In order to mitigate the risk of perturbation due to simultaneous connection of two ECG
systems, measurements will be conducted one after another - with the justification that ECG
morphology of a certain individual does not change in the time frame the experiments were
conducted. After the registration, the computer will filter and separate the two ECG curves
(fetal and maternal), based on the maternal ECG, which is available from the conventional
measurement, and on the fetal heart frequency, which is available after registration with
CTG.
Validation procedure:
During the first and last quarter of the recording duration, both ELAINE and a conventional
CTG system will be connected to the maternal abdomen. Fetal heart rate information acquired
by CTG will be compared with the one to be extracted from ELAINE. During the second and third
quarters of the recordings, only the ELAINE device will be placed on the maternal abdomen to
perform measurements in the absence of the CTG system.

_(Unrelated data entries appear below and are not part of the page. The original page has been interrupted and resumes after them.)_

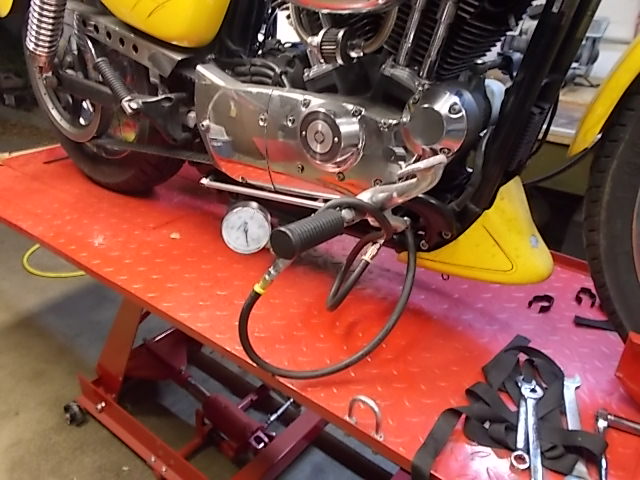
Locate an element on the screen. Image resolution: width=640 pixels, height=480 pixels. black cord is located at coordinates (354, 357).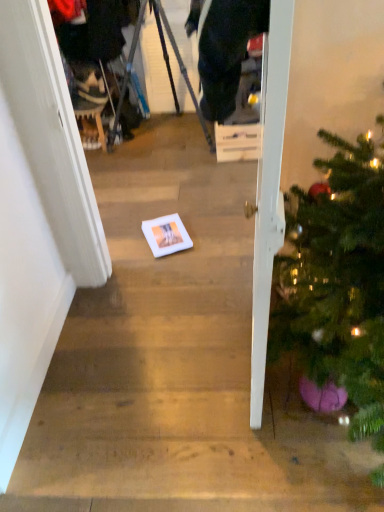
Question: From a real-world perspective, is white cardboard box at center positioned above or below metallic tripod at center?

Choices:
 (A) below
 (B) above

Answer: (A)

Question: Would you say white cardboard box at center is inside or outside metallic tripod at center?

Choices:
 (A) outside
 (B) inside

Answer: (A)

Question: Which of these objects is positioned farthest from the metallic tripod at center?

Choices:
 (A) white cardboard box at center
 (B) white glossy door at right

Answer: (B)

Question: Estimate the real-world distances between objects in this image. Which object is closer to the metallic tripod at center?

Choices:
 (A) white glossy door at right
 (B) white cardboard box at center

Answer: (B)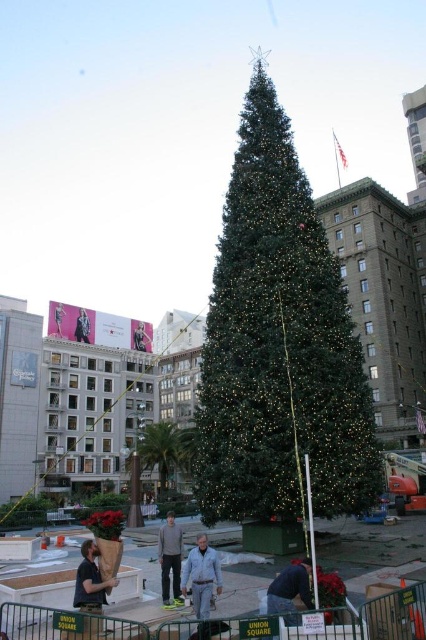
Question: Which point appears closest to the camera in this image?

Choices:
 (A) (58, 328)
 (B) (163, 534)

Answer: (B)

Question: Is dark blue jeans at lower center to the left of metallic silver jacket at center from the viewer's perspective?

Choices:
 (A) yes
 (B) no

Answer: (B)

Question: Is light blue denim jeans at center above metallic silver jacket at center?

Choices:
 (A) yes
 (B) no

Answer: (B)

Question: Which object is positioned closest to the black leather jacket at upper left?

Choices:
 (A) dark gray pants at center
 (B) dark blue jeans at lower center

Answer: (A)

Question: Which object is closer to the camera taking this photo?

Choices:
 (A) dark gray pants at center
 (B) black leather jacket at upper left
 (C) light blue denim jeans at center

Answer: (C)

Question: Can you confirm if light blue denim jeans at center is bigger than matte black jacket at upper left?

Choices:
 (A) yes
 (B) no

Answer: (A)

Two measurement electrodes of ELAINE will be connected to the maternal chest. An ECG
recording will be performed for 5 minutes. Then a conventional 2-lead ECG will be connected
to the maternal chest upon removal of the ELAINE system. An ECG recording of same duration
will be performed.
The project leaders believe that the technology developed for ESA in the LTMS series has the
potential to fundamentally change EFM, with the end goal to improve the clinical outcomes of
deliveries. For this, the project leaders envisage a product which produces more accurate
data on the fetal health status than current CTG devices and which is more comfortable to
wear. Following the reasoning above, the project leaders think that this can be achieved with
ECG measurements. In ELAINE, the project leaders will for the first time demonstrate that the
ELAINE technology is appropriate for monitoring fetal health.